2025-05-10 Thread David Laight
On Fri,  9 May 2025 23:34:29 +0300
Alexey Dobriyan  wrote:

> Signed-off-by: Alexey Dobriyan 
> ---
>  Documentation/process/coding-style.rst | 16 +++-
>  1 file changed, 15 insertions(+), 1 deletion(-)
> 
> diff --git a/Documentation/process/coding-style.rst 
> b/Documentation/process/coding-style.rst
> index e17de69845ff..494ab3201112 100644
> --- a/Documentation/process/coding-style.rst
> +++ b/Documentation/process/coding-style.rst
> @@ -183,7 +183,21 @@ Descendants are always substantially shorter than the 
> parent and
>  are placed substantially to the right.  A very commonly used style
>  is to align descendants to a function open parenthesis.
>  
> -These same rules are applied to function headers with a long argument list.
> +These same rules are applied to function prototypes with a long argument 
> list.
> +
> +Very long ``for`` loops are split at the ``;`` characters making it easier
> +to see which code goes to which clause:
> +
> +.. code-block:: c
> +
> + for (int i = 0;
> +  i < N;
> +  i += 1)
> + {
> + }
> +
> +Opening curly is placed on a separate line then to make it easier to tell
> +loop body from iteration clause.

Is that actually the style - I don't remember seeing it.

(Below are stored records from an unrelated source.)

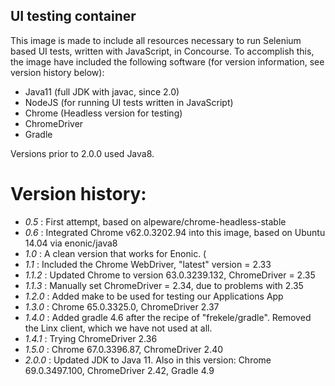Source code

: ## UI testing container

This image is made to include all resources necessary to run Selenium based UI tests, written with JavaScript, in Concourse.  To accomplish this, the image have included the following software (for version information, see version history below):
 * Java11 (full JDK with javac, since 2.0)
 * NodeJS (for running UI tests written in JavaScript)
 * Chrome (Headless version for testing)
 * ChromeDriver
 * Gradle

Versions prior to 2.0.0 used Java8.

# Version history:
 * *0.5* : First attempt, based on alpeware/chrome-headless-stable
 * *0.6* : Integrated Chrome v62.0.3202.94 into this image, based on Ubuntu 14.04 via enonic/java8
 * *1.0* : A clean version that works for Enonic. (
 * *1.1* : Included the Chrome WebDriver, "latest" version = 2.33
 * *1.1.2* : Updated Chrome to version 63.0.3239.132, ChromeDriver = 2.35
 * *1.1.3* : Manually set ChromeDriver = 2.34, due to problems with 2.35
 * *1.2.0* : Added make to be used for testing our Applications App
 * *1.3.0* : Chrome 65.0.3325.0, ChromeDriver 2.37
 * *1.4.0* : Added gradle 4.6 after the recipe of "frekele/gradle".  Removed the Linx client, which we have not used at all.
 * *1.4.1* : Trying ChromeDriver 2.36
 * *1.5.0* : Chrome 67.0.3396.87, ChromeDriver 2.40
 * *2.0.0* : Updated JDK to Java 11. Also in this version: Chrome 69.0.3497.100, ChromeDriver 2.42, Gradle 4.9

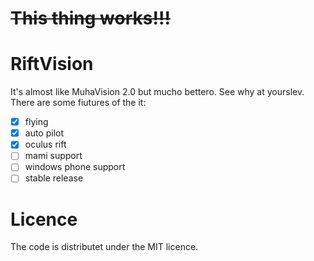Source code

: # ~~This thing works!!!~~

# RiftVision
It's almost like MuhaVision 2.0 but mucho bettero. See why at yourslev. There are some fiutures of the it:

- [x] flying
- [x] auto pilot
- [x] oculus rift
- [ ] mami support
- [ ] windows phone support
- [ ] stable release

# Licence
The code is distributet under the MIT licence.
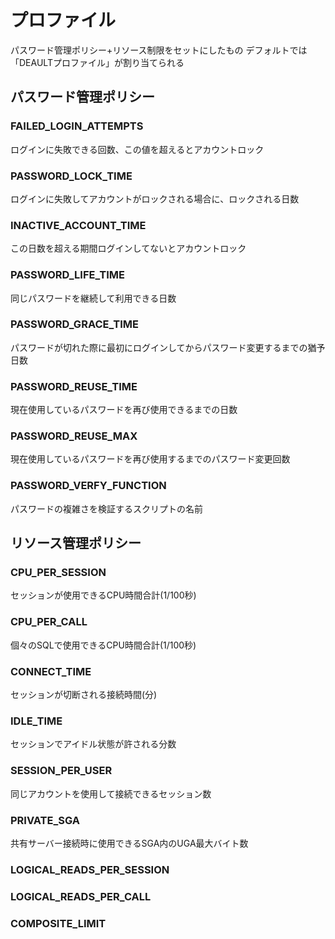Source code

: # プロファイル
パスワード管理ポリシー+リソース制限をセットにしたもの
デフォルトでは「DEAULTプロファイル」が割り当てられる
## パスワード管理ポリシー
### FAILED_LOGIN_ATTEMPTS
ログインに失敗できる回数、この値を超えるとアカウントロック
### PASSWORD_LOCK_TIME
ログインに失敗してアカウントがロックされる場合に、ロックされる日数
### INACTIVE_ACCOUNT_TIME
この日数を超える期間ログインしてないとアカウントロック
### PASSWORD_LIFE_TIME
同じパスワードを継続して利用できる日数
### PASSWORD_GRACE_TIME
パスワードが切れた際に最初にログインしてからパスワード変更するまでの猶予日数
### PASSWORD_REUSE_TIME
現在使用しているパスワードを再び使用できるまでの日数
### PASSWORD_REUSE_MAX
現在使用しているパスワードを再び使用するまでのパスワード変更回数
### PASSWORD_VERFY_FUNCTION
パスワードの複雑さを検証するスクリプトの名前

## リソース管理ポリシー
### CPU_PER_SESSION
セッションが使用できるCPU時間合計(1/100秒)
### CPU_PER_CALL
個々のSQLで使用できるCPU時間合計(1/100秒)
### CONNECT_TIME
セッションが切断される接続時間(分)
### IDLE_TIME
セッションでアイドル状態が許される分数
### SESSION_PER_USER
同じアカウントを使用して接続できるセッション数
### PRIVATE_SGA
共有サーバー接続時に使用できるSGA内のUGA最大バイト数
### LOGICAL_READS_PER_SESSION

### LOGICAL_READS_PER_CALL
### COMPOSITE_LIMIT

The location of the { isn't a significant problem with for (;;), it can be
much worse elsewhere.
In reality the 'align with the (' is what causes the problems, either
double indenting (two tabs) or half indent (4 spaces - to annoy anyone who
sets an editor to 4 space tabs) is more readable.

For for (;;) loops I'll normally try moving the initialisation outside the
loop and even put an inverted condition inside the loop to avoid long lines.

If a #define all bets are off :-)

David



>  
>  However, never break user-visible strings such as printk messages because
>  that breaks the ability to grep for them.